The UK needs to be better at deporting people who have no right to remain in the country, Damian Green said today.

The Immigration Minister pledged to tackle the "many failures in the asylum system" as he opened the largest immigration removal centre in Europe.



Two wings of Harmondsworth Immigration Removal Centre near Heathrow Airport in west London needed to be completely rebuilt after being burned down by detainees who wrecked cells and lit fires there in November 2006.



They used sheets and clothing to spell out the words "Help", "Freedom" and "SOS".



The more secure centre, which has been built to the standards of a category B prison, will house some of the "most challenging" detainees dealt with by the UK Borders Agency, mostly foreign criminals awaiting deportation after being released from jail, Mr Green said.



"In the past, Britain's not been good at removing people who aren't meant to be here," he said.



"It's important to make sure we remove people who have no right to be in this country."



Doubling the size of the centre will enable it "to run a safer regime than has been run in the past," Mr Green said.



"It's more secure, it's built to higher standards and the fact of it being more secure means you can run a regime inside the detention centre that will allow tensions to be kept at a low level so you're less likely to see the scenes we saw in 2006.

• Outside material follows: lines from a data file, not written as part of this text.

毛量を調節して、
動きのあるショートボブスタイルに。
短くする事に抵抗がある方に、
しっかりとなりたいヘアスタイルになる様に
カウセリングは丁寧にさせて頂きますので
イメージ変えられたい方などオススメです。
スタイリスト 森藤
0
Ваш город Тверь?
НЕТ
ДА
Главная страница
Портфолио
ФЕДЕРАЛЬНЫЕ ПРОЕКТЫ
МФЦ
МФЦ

"No-one wants to see a repeat of the fire we had in 2006 when clearly things had gone badly wrong.



"The many failures in the asylum system will be tackled vigorously."

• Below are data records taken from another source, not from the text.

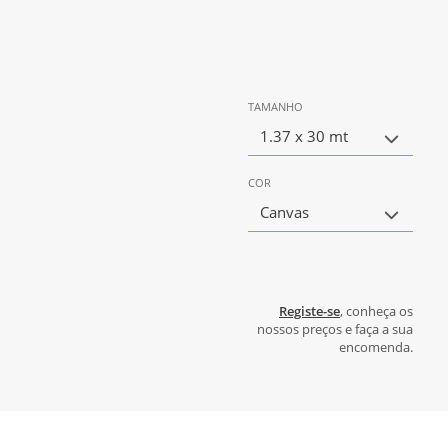
TAMANHO
1.37 x 30 mt
COR
Canvas
Registe-se
, conheça os
nossos preços e faça a sua
encomenda.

Asked about the "debate" in the Cabinet over the Government's plans for a cap on immigration, Mr Green said: "Britain is open for business but Britain has been too often a soft touch for illegal immigration.



"Britain is no longer a soft touch.



"Those who have no right to be here need to be removed."



The centre, which houses 332 inmates today at an average cost of £120 per night, is expected to reach its full capacity of 615 within six-to-eight weeks.



Detainees, whose cells are equipped with bunk beds, TVs and desks, stay an average of 46 days, but this ranges from one night to 19 months.